Advocacy groups for service members who believe they have developed illnesses from working and living near burn-pit disposal sites in Iraq and Afghanistan noticed Thursday they could log in and register on the VA’s public health website .

More than 18 months in the making, the registry is open to active duty and former troops to report exposures to airborne hazards such as burn pits, oil well fires and other forms of pollution and document their health problems.

“This is a great stepping stone in a long journey, the initial acknowledgment that people are sick and that illnesses related to burn pits do exist,” said Rosie Lopez-Torres, co-founder of Burn Pits 360 and wife of retired Army Capt. LeRoy Torres, who developed a rare lung disorder after serving in Iraq.

Congress passed a law in January 2013 requiring VA to establish the registry for those exposed to potentially toxic fumes, but the department initially balked, saying the effort was redundant since VA already tracks service members through an injury and illness surveillance system.

VA officials acknowledge that troops may suffer from illnesses related to environmental exposures and has established a surveillance program for service members exposed to hexavalent chromium, a known carcinogen, at a water treatment facility near Basra in 2003, but also say there is not enough scientific evidence to prove that exposure to burn pits causes long-term health problems.

In May, VA declined to list constrictive bronchiolitis — the lung condition diagnosed in service members who helped fight a sulfur mine fire near Iraq in 2003 as well as others who served elsewhere, including Torres — as a presumptive service-connected illness.

Burn Pits 360 has been contacted by more than 3,000 troops or family members who report symptoms and illnesses they believe are related to environmental exposures in Iraq, Afghanistan and Djibouti.

On Thursday, Lopez-Torres said she expects many of these contacts to register with VA.

“I am pleased to know that there is something official now.

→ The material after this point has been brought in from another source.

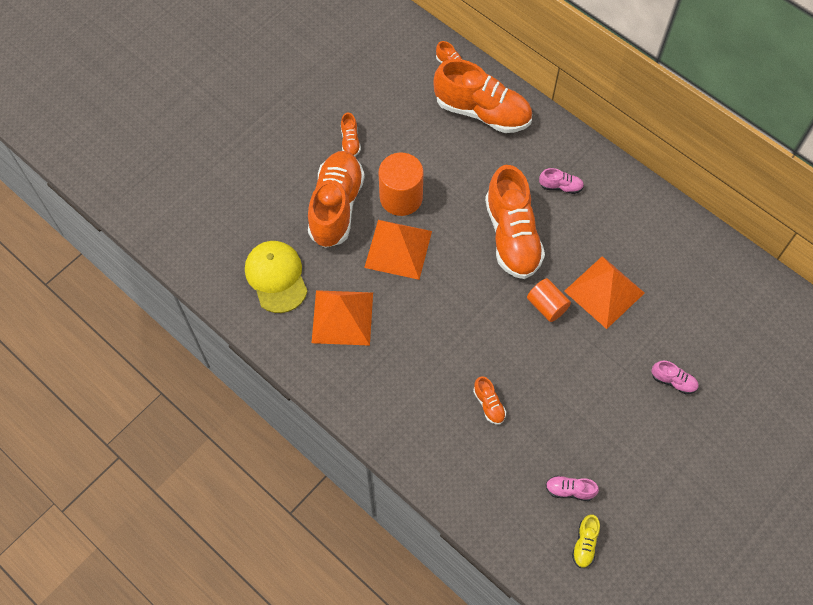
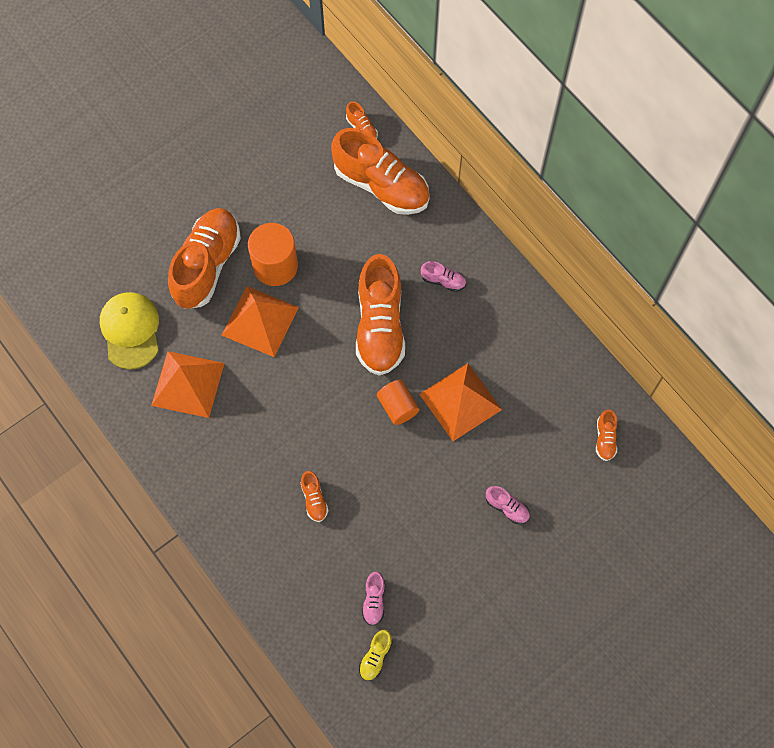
camera: 10 degrees right, 5 degrees up
(350, 141) = (236, 196): orange shoe -> orange shoe (605, 439)
(569, 490) = (374, 601): pink shoe -> pink shoe turned 105 degrees counterclockwise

I am sad though, that we’ve already lost some heroes to their battle with disease,” Lopez-Torres said.

Veterans have returned home after serving overseas with pulmonary problems ranging from shortness of breath and asthma to pulmonary fibrosis and constrictive bronchiolitis.

Others report developing various types of cancer, Hodgkin’s lymphoma, Crohn’s disease, unexplained rashes, fatigue and more.

A 2011 Institute of Medicine report said current literature and research lack conclusive evidence linking burn pits to poor health.

But documents produced by several Air Force and Army officials assigned to monitor environmental exposures in Iraq showed concern that the air quality near burn pits posed an “increased risk of long-term adverse health conditions” to troops.

More than 200 plaintiffs are party to a multidistrict lawsuit against the contracting firm that operated many of the burn pits in Iraq and Afghanistan.

The contractor, KBR, petitioned the Supreme Court in May to hear arguments in the case, Alan Metzgar et. al. v. KBR Inc., arguing that it should be heard by the high court because it addresses issues of constitutional law on combatant activities and contract support.

This week, the Supreme Court invited the U.S. solicitor general to file a brief on the government’s views of the case, indicating it is weighing whether to place it on the court docket.